At this point, the course begins to examine writing at the sentence and paragraph levels. Rather than advocate rules for language, this course advocates goals. The main reason for doing so is that coming up with rules that hold for all types of scientific content and audiences is nearly impossible. Goals, however, allow for more flexibility. In scientific writing, the two most important goals are to be precise and to be clear. Perhaps Einstein said it best, "In scientific writing, keep things as simple as possible, yet no simpler." The first film discusses being precise, and the remaining three discuss one aspect of being being clear--that is, to avoid needless complexity.
Balancing Precision with Clarity (Part 1): This film focuses on making your language precise.
Balancing Precision with Clarity (Part 2): This film focuses on making your language clear by avoiding needless complexity at the word level.
Balancing Precision with Clarity (Part 3): This film focuses on making your language clear by avoiding needless complexity at the word level.
Balancing Precision with Clarity (Part 4): This film focuses on making your language clear by avoiding needless complexity at the sentence level.
Exercises and Quizzes
One equation for measuring the complexity index for a piece of writing is the Gunning Fog Index, which is discussed on pages 28-29 and 288 in The Craft of Scientific Writing, 4th edition.For this index, a good score would be between 10 and 13. Such a score would mean that you are choosing words and sentences of an appropriate length for an adult audience, but not so long that the audience has to focus on your style, rather than your content. Note that Newsweek has an index of 10, The Wall Street Journal has an index of 11, and Scientific American has an index of 12.
Calculate the Gunning Fog Index for the following two paragraphs. The first was written by the Niels Bohr, while the second was written by Albert Einstein.
So far as the principles of the quantum theory are concerned, the point which has been emphasized hitherto is the radical departure from our usual conceptions of mechanical and electrodynamical phenomena. As I have attempted to show in recent years, it appears possible, however, to adopt a point of view which suggests that the quantum theory may, nevertheless, be regarded as a rational generalization of ordinary conceptions. As may be seen from the postulates of the quantum theory, and particularly the frequency relation, a direct connection between the spectra and the motion of the kind required by the classical dynamics is excluded, but at the same time the form of these postulates leads us to another relation of a remarkable nature.

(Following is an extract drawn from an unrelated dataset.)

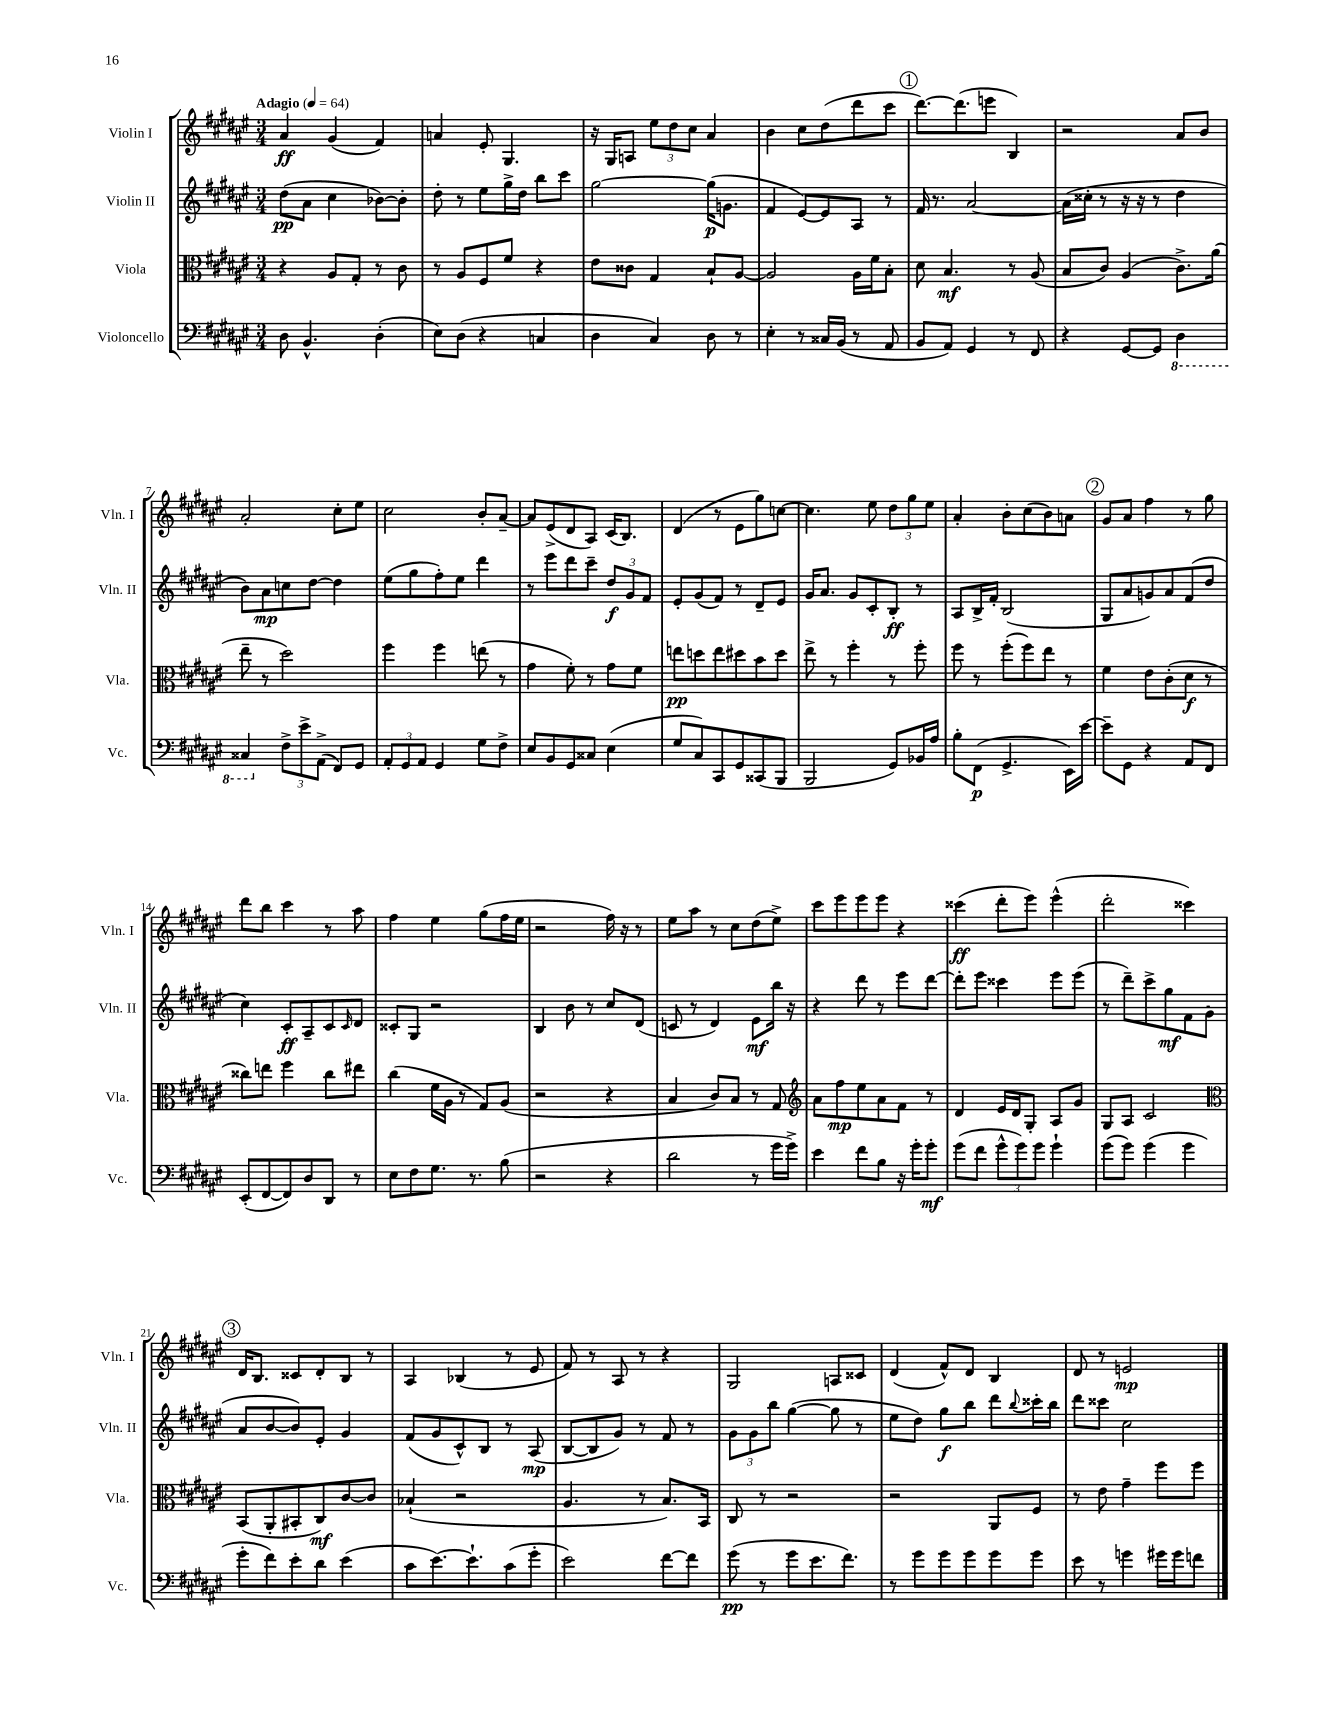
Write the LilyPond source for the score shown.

I stand at the window of a railway carriage which is traveling uniformly, and drop a stone on the embankment, without throwing it. Then, disregarding the influence of air resistance, I see the stone descend in a straight line. A pedestrian who observes the misdeed from the footpath notices that the stone falls to earth in a parabolic curve. I now ask: Do the “positions” traversed by the stone lie “in reality” on a straight line or on a parabola?
After calculating these indices, check your answers on page 29 of The Craft of Scientific Writing. Once you are confident that you can calculate the index, then calculate the index for a typical paragraph in your own writing. Note that a score of 13 or below would be good for scientific writing. If your score is significantly above 13, then you should think about how to write shorter sentences and, when possible, use shorter words.